Analysis of prospective studies with Stata® - R. Bellocco (University of Milano-Bicocca and Karolinska Institutet) & M. Ponzano (University of Genova)

This course is designed to introduce student to the analysis of cohort studies, managing person-times, estimating counts and incidence rate ratios of both fixed and time-varying exposures and fitting count regression models. By the end of the course, the student will be familiar these epidemiogical techniques using Stata.

Data Visualization with Stata® - G. Capelli (University of Cassino and Southern Lazio)

The course introduces students to the logic and the strategies for visualizing data in Stata. Among the topics, the course will explore the issues in the choice of the most appropriate graphic (distributional, compositional or correlational) for different data and aims, and tips and tricks to prepare data for different graphical schemes. In particular, the power and flexibility of multiple "layers" in twoway Stata panels will be exploited. By the end of this one-day course, students will be able to produce Stata Graphs, and export them to JPG, TIFF or PDF formats for further applications.

Stata 2

Basics of Stata® - F. Gallo (Local Health Authority of Cuneo, Epidemiology Division)

This course is designed to introduce students to the basics of Stata. It will focus on the minimum set of commands everyone should know to organize their own work. Specific topics include data-management, data-reporting, graphics and basic use of do-files. By the end of this one-day course, the student should be capable of using Stata independently.
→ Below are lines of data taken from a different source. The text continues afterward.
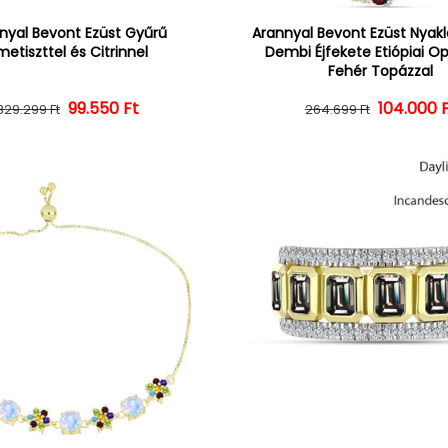
nyal Bevont Ezüst Gyűrű
Arannyal Bevont Ezüst Nyak
etiszttel és Citrinnel
Dembi Éjfekete Etiópiai Op
Fehér Topázzal
Normál ár
Kedvezményes ár
99.550 Ft
104.000 
Normál 
Kedvezm
329.299 Ft
264.699 Ft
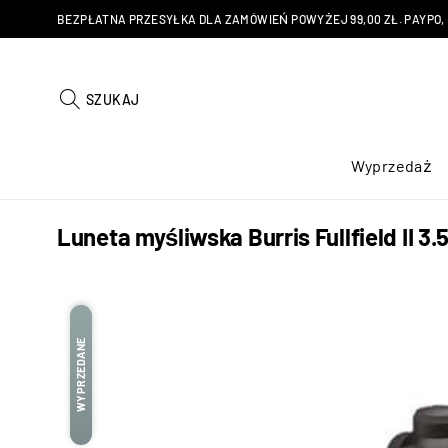
BEZPŁATNA PRZESYŁKA DLA ZAMÓWIEŃ POWYŻEJ 99,00 ZŁ. PAYPO, KU
SZUKAJ
Wyprzedaż
Luneta myśliwska Burris Fullfield II 3
WYPRZEDANE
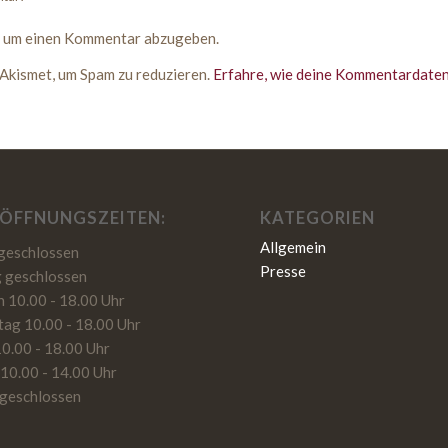
, um einen Kommentar abzugeben.
Akismet, um Spam zu reduzieren.
Erfahre, wie deine Kommentardaten
 ÖFFNUNGSZEITEN:
KATEGORIEN
Allgemein
geschlossen
Presse
 geschlossen
 10.00 - 18.00 Uhr
ag 10.00 - 18.00 Uhr
10.00 - 18.00 Uhr
10.00 - 14.00 Uhr
geschlossen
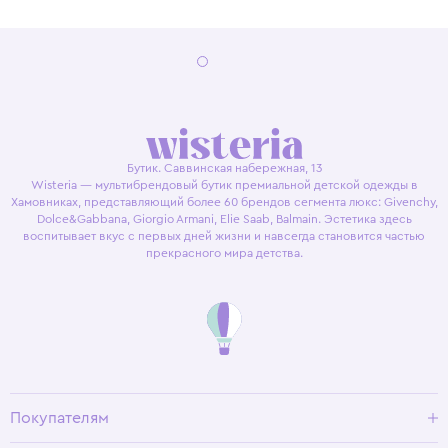
Бутик. Саввинская набережная, 13
Wisteria — мультибрендовый бутик премиальной детской одежды в
Хамовниках, представляющий более 60 брендов сегмента люкс: Givenchy,
Dolce&Gabbana, Giorgio Armani, Elie Saab, Balmain. Эстетика здесь
воспитывает вкус с первых дней жизни и навсегда становится частью
прекрасного мира детства.
Покупателям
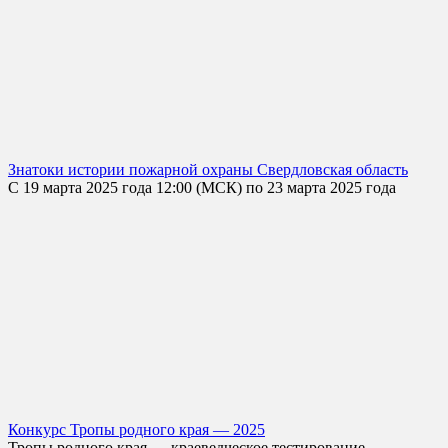
Знатоки истории пожарной охраны Свердловская область
С 19 марта 2025 года 12:00 (МСК) по 23 марта 2025 года
Конкурс Тропы родного края — 2025
Тропы родного края — краеведческое тестирование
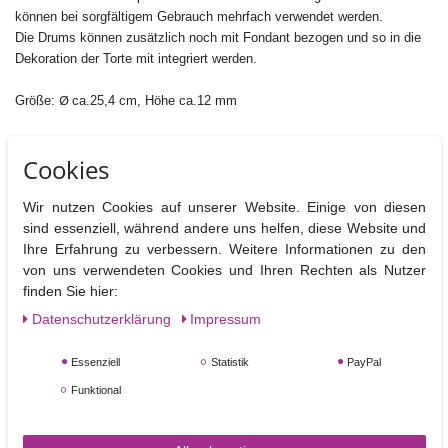
können b
ei sorgfältigem Gebrauch mehrfach verwendet werden.
Die Drums können zusätzlich noch mit Fondant bezogen und so in die
Dekoration der Torte mit integriert werden.
Ø
Größe:
ca.25,4 cm, Höhe ca.12 mm
Cookies
Wir nutzen Cookies auf unserer Website. Einige von diesen
sind essenziell, während andere uns helfen, diese Website und
Angesehene Produkte
Ihre Erfahrung zu verbessern. Weitere Informationen zu den
von uns verwendeten Cookies und Ihren Rechten als Nutzer
finden Sie hier:
Daten­schutz­erklärung
Impressum
Essenziell
Statistik
PayPal
Funktional
5er Paket Cake Drum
Epi tables using Stata® - A. Discacciati (Karolinska Institutet)

This course is designed to introduce students to basic Stata commands useful in epidemiological research: descriptive statistics to estimate the incidence of a binary response and to characterize the demographic information supplied by study participants; statistical tests to identify univariate predictors associated with the binary response; graph the incidence of a binary response as a function of a predictor; and table of standardized means and proportions.

Practical Introduction to Propensity Score - K. Diaz-Ordaz (London School of Hygiene and Tropical Medicine)
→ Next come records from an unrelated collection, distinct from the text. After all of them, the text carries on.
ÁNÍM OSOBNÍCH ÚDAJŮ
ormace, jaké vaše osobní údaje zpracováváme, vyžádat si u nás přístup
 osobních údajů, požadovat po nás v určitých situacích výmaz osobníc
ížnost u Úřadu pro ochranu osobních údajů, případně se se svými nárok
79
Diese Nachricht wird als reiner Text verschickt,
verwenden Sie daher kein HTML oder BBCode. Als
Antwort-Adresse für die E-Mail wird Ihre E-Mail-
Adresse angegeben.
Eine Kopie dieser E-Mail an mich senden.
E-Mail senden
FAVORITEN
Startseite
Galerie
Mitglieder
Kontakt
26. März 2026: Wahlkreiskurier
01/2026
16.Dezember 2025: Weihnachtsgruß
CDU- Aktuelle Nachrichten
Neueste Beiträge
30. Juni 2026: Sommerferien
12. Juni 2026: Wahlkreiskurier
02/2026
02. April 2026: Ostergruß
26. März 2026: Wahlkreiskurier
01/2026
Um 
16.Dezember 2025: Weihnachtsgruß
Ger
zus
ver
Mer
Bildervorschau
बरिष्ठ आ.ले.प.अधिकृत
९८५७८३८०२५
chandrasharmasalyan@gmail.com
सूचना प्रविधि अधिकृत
Propensity scoring is a popular analysis method for adjusting for confounding in order to estimate a causal effect using observational data. This intensive (6 hours - two 1-hr lectures and two 2 h lab sessions) one-day workshop will provide participants with a practical understanding of the principles underlying propensity score analysis. Participants will learn how to apply the main propensity score methods (stratification, matching, and inverse-probability-of-treatment-weighting), and understand their advantages and disadvantages. Participants will also work through practical exercises using Stata, to learn how to apply these techniques and how to interpret the results.

Multiple Imputation to handle missing data - T. Morris (MRC Clinical Trials Unit at UCL)

This course will teach you the practical tools to use multiple imputation. It will start by describing the problems created by missing data, including the classic taxonomy of 'missing completely at random', 'missing at random' and 'missing not at random'. This will be used to understand when analysis or complete cases is reasonable and when more complex methods are required: that is, when complete case analysis is likely to be biased or have poor precision. Participants will first learn about the idea of multiple imputation will for a single incomplete variable. For multiple incomplete variables, multiple imputation using fully conditional specification will be introduced. Participants will learn how to combine inference from multiply imputed datasets, how many imputations to use, and to appreciate the concept of 'compatibility' for multiple imputation. Throughout the course, emphasis will be on getting multiple imputation right, rather than on getting Stata to do it. However, practical sessions will focus on how to implement methodsin Stata and how to interpret output. The course will end with a discussion of how to report analyses using multiple imputation.